De­spite our as­so­ci­at­ing open-world games with free­dom and agency, they are of­ten more au­thored than they ap­pear. Ubisoft does not sic a staffer on a four­month project to build an in-game Arc De Tri­om­phe be­cause a player might get a kick out of see­ing it there, per­haps even climb­ing it. It does so be­cause set­ting a mis­sion or two in, around and on top of a world-fa­mous land­mark is a bul­let point on the in­tro page of As­sas­sin’s Creed’s de­sign doc­u­ment. Look, we made Big Ben. You’re go­ing to jolly well climb it.

It wouldn’t be fair to sin­gle out Ubisoft, of course, though so much of the pub­lisher’s out­put is set in an open world that it is surely the most fre­quent of­fender, if not the worst. Avalanche’s New York stu­dio made Just Cause 3, but its Stockholm par­ent made a col­lec­tathon of its own ear­lier this year with Mad Max. And the New York team’s game has its share of col­lectibles too. Weapon parts are buried in far-off cor­ners, a full set giv­ing you pow­er­ful new guns. Light all Medici’s lit­tle road­side shrines to fallen rebels, and you un­lock fast travel, for free, to any­where on the map. There are Gen­eral Di Ravello’s au­dio diaries. There are even hid­den an­cient tombs. Ac­cord­ing to the stats screen, any­way. Forty hours in, we’ve found a few weapon parts, lit a few shrines, played back a few crackly old tapes. But tombs? We are yet to find a sin­gle one.

That’s pre­cisely as it should be, surely: we should have to ac­tu­ally find this stuff. They should be called dis­cov­er­ables, not col­lectibles; a re­ward for ex­plo­ration, not just for mov­ing from dot to dot on a map that is over­flow­ing with icons. Avalanche even treats Medici’s towns, out­posts and mil­i­tary bases in this way: you have to find them be­fore they’re marked on your map. With six of seven set­tle­ments in a given prov­ince set free, you con­sult your map for po­ten­tial signs of the fi­nal one. Is it that clus­ter of build­ings by a road­side? Per­haps that clear­ing half­way up a moun­tain? Or the small is­land a few miles off in the dis­tance? There’s only one way to be sure. Use your grap­ple hook, parachute and wing­suit to get up in the air, then go and find out for your­self. Per­haps, then, it is Just Cause 3’ s unique ap­proach to tra­ver­sal that en­ables its de­vel­oper to take away the reins. Comb­ing ev­ery inch of a Rock­star or Ubisoft world would be painstak­ing in the ex­treme – driv­ing cars up ev­ery hill­side, set­ting foot on ev­ery rooftop. You can quickly ex­plore Medici by he­li­copter or aero­plane, your map fill­ing in as you soar on high in the sky. But Ro­driguez’s abil­i­ties work so well in con­cert with one an­other, and are so sat­is­fy­ing to use, that a speed­ier al­ter­na­tive feels a lit­tle like us­ing a cheat code.

And along the way you make up your own things to do – just as you should in a game that fan­cies it­self a sand­box. Those road­side build­ings were, in fact, a petrol sta­tion; can you send the whole lot up in flames with a sin­gle bul­let? It turns out there was noth­ing up that moun­tain, but can you wing­suit down through the for­est on the other side? It must be the far-off is­land, then – can you cross four kilo­me­tres of sea us­ing only your abil­i­ties, grap­pling to the odd pass­ing ve­hi­cle for a handy boost of mo­men­tum?
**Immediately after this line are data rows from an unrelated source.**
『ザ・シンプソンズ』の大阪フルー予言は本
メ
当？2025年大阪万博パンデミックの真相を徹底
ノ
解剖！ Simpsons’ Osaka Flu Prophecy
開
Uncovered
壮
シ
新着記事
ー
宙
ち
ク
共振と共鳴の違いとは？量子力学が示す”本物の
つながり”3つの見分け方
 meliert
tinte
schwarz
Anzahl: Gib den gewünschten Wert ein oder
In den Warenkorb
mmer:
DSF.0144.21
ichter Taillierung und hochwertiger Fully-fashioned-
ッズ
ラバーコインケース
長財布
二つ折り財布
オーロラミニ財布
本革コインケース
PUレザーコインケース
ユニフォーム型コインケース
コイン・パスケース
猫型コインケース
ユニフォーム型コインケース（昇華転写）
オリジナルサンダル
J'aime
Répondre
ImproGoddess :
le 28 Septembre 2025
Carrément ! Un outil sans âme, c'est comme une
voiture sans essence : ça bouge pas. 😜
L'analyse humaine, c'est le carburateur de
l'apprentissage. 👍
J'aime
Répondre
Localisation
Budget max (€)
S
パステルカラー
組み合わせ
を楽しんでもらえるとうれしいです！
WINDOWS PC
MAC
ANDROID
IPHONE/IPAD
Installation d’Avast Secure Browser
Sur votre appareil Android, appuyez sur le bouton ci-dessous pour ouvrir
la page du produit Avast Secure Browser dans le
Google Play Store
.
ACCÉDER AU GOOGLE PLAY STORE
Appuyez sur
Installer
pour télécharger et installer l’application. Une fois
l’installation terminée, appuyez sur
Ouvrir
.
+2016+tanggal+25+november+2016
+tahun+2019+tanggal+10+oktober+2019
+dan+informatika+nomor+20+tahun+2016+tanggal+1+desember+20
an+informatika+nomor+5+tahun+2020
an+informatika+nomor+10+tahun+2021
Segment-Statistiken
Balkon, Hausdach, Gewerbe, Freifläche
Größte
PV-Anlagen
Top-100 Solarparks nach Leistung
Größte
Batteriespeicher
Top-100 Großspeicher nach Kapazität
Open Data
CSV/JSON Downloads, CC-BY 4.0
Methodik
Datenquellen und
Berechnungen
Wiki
Through­out, you’ll have a gen­tle de­signer’s hand pulling you along. A glimpse of some­thing red and sil­ver in the dis­tance, per­haps, in need of blow­ing up. The re­al­time leader­boards telling you a pal has beaten your freefall record when you’re hang­ing up­side down from a he­li­copter, half a mile up in the sky.

Avalanche doesn’t com­pletely get out of the way, then, but it does at least know to keep its dis­tance. Games with more pro­saic move­ment sys­tems may not be able to copy the stu­dio’s play­book to the let­ter, but Just Cause 3 is a con­vinc­ing case study that less can definitely be more. Games are get­ting big­ger all the time; do we really need them to be busier as well?